(Dataset records)
BEGIN
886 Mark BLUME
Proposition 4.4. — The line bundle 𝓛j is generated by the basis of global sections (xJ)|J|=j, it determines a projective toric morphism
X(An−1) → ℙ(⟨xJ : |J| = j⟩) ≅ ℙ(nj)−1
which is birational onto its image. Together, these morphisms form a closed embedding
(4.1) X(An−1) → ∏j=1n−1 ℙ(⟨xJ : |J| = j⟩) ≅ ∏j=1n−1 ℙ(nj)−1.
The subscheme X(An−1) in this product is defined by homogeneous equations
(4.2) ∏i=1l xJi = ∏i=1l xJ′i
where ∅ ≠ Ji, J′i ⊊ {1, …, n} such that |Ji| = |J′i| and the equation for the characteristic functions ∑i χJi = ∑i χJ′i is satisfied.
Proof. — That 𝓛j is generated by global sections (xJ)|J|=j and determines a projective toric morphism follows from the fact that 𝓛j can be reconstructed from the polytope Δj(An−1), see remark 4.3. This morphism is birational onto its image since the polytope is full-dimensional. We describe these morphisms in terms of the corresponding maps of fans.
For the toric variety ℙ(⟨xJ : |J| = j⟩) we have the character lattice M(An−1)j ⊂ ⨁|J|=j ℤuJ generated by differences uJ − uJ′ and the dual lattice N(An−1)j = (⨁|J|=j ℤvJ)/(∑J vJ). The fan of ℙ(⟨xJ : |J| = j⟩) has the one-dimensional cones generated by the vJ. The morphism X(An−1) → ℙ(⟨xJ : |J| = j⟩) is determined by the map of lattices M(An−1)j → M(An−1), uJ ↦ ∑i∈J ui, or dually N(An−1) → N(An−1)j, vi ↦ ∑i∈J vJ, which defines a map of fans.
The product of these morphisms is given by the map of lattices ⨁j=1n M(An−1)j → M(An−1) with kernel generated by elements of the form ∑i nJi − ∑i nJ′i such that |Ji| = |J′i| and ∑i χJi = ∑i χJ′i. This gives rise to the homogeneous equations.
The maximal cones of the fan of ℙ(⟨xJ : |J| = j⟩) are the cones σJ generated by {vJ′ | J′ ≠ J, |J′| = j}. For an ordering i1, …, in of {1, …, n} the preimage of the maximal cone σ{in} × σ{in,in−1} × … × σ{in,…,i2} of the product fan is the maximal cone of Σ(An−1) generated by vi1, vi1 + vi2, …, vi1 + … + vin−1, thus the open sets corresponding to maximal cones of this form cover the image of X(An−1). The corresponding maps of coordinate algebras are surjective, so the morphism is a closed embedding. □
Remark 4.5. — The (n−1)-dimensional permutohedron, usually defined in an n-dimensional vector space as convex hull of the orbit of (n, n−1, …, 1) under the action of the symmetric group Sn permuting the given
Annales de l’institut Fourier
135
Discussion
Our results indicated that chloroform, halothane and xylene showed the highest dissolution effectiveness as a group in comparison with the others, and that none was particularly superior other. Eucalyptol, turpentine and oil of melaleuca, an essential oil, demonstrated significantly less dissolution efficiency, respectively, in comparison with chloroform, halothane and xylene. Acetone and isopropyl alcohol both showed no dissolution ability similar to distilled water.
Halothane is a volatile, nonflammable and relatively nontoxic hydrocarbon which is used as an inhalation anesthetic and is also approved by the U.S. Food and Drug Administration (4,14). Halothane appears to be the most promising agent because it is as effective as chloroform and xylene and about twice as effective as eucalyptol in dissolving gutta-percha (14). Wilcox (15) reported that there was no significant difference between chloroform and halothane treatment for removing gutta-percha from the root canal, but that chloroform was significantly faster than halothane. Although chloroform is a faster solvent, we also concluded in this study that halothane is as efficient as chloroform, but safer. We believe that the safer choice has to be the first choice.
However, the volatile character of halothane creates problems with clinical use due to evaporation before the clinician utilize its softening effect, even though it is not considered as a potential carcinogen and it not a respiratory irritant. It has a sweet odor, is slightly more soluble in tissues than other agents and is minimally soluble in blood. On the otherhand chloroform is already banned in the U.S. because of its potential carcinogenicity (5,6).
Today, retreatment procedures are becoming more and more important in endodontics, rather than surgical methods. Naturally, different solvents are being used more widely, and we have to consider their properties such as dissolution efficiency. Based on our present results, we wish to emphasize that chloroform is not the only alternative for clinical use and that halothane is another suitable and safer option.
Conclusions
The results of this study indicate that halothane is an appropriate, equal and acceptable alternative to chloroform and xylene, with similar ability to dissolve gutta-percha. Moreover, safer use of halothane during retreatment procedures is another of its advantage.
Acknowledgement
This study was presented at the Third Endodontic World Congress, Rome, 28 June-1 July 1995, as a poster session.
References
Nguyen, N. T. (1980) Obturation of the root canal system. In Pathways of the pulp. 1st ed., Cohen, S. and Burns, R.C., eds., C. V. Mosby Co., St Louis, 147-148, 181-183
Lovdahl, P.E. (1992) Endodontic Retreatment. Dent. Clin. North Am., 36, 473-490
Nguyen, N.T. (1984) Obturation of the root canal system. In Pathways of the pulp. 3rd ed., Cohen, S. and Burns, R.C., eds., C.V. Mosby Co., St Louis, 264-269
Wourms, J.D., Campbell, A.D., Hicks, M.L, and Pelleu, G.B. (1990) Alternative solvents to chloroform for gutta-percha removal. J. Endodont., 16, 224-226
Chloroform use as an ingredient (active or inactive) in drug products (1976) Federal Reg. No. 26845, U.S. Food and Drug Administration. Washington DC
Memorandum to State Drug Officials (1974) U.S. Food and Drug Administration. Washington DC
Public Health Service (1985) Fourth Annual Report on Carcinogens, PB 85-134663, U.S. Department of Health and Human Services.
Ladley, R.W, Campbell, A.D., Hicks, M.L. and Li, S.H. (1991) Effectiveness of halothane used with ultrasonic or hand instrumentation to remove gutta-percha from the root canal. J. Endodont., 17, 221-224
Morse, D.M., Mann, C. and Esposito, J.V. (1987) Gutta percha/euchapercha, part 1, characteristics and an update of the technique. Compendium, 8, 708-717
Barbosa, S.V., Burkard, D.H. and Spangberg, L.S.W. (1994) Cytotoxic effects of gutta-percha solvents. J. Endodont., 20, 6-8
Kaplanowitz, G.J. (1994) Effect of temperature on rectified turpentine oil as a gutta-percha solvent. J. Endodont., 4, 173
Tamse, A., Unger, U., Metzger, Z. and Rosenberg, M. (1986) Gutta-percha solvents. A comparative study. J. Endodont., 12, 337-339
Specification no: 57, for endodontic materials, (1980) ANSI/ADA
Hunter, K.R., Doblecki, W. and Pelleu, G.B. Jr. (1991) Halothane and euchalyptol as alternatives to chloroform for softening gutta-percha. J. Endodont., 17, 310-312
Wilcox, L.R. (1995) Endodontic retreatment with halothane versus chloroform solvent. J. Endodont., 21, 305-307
END
Instructions for the task: Your answer must be the lines from the one that contains "Ladley, R.W, Campbell, A.D., Hicks, M.L." through the last line of the entries above, copied exactly, with no other lines.

Expected output:
Ladley, R.W, Campbell, A.D., Hicks, M.L. and Li, S.H. (1991) Effectiveness of halothane used with ultrasonic or hand instrumentation to remove gutta-percha from the root canal. J. Endodont., 17, 221-224
Morse, D.M., Mann, C. and Esposito, J.V. (1987) Gutta percha/euchapercha, part 1, characteristics and an update of the technique. Compendium, 8, 708-717
Barbosa, S.V., Burkard, D.H. and Spangberg, L.S.W. (1994) Cytotoxic effects of gutta-percha solvents. J. Endodont., 20, 6-8
Kaplanowitz, G.J. (1994) Effect of temperature on rectified turpentine oil as a gutta-percha solvent. J. Endodont., 4, 173
Tamse, A., Unger, U., Metzger, Z. and Rosenberg, M. (1986) Gutta-percha solvents. A comparative study. J. Endodont., 12, 337-339
Specification no: 57, for endodontic materials, (1980) ANSI/ADA
Hunter, K.R., Doblecki, W. and Pelleu, G.B. Jr. (1991) Halothane and euchalyptol as alternatives to chloroform for softening gutta-percha. J. Endodont., 17, 310-312
Wilcox, L.R. (1995) Endodontic retreatment with halothane versus chloroform solvent. J. Endodont., 21, 305-307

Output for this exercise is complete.